- [Exercise]
Report each line of the entries that includes "will" by copying it.

──────── Data for this exercise ────────

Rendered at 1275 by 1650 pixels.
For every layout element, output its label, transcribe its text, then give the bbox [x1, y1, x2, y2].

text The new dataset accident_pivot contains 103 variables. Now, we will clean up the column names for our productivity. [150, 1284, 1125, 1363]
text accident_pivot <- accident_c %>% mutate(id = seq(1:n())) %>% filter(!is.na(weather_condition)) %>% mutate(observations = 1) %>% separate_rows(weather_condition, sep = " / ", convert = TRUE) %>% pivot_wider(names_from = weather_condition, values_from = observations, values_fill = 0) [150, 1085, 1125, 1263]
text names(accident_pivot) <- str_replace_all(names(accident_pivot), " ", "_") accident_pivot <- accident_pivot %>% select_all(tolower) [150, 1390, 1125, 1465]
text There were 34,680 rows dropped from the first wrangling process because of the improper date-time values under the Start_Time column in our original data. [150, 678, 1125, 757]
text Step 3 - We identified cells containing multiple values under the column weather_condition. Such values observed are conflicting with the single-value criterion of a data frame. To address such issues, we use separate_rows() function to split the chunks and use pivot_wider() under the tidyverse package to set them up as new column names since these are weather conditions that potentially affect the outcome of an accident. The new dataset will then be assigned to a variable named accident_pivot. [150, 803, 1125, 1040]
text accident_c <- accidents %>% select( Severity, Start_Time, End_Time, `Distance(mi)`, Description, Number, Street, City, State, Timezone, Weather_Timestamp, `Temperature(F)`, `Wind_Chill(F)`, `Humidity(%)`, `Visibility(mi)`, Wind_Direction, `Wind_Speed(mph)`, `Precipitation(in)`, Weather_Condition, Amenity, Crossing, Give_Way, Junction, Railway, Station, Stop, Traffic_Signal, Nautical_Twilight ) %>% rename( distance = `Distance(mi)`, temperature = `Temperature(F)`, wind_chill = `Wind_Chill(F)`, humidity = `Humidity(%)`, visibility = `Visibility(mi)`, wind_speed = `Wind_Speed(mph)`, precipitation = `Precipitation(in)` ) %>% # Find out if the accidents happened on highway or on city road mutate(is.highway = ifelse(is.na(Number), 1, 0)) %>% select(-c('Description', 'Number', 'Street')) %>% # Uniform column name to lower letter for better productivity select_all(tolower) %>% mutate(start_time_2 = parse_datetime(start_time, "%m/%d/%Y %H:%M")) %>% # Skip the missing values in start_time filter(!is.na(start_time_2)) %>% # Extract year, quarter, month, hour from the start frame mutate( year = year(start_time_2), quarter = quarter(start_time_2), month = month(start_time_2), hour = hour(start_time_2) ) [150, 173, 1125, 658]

────────

- [Worked solution]
text The new dataset accident_pivot contains 103 variables. Now, we will clean up the column names for our productivity. [150, 1284, 1125, 1363]
text Step 3 - We identified cells containing multiple values under the column weather_condition. Such values observed are conflicting with the single-value criterion of a data frame. To address such issues, we use separate_rows() function to split the chunks and use pivot_wider() under the tidyverse package to set them up as new column names since these are weather conditions that potentially affect the outcome of an accident. The new dataset will then be assigned to a variable named accident_pivot. [150, 803, 1125, 1040]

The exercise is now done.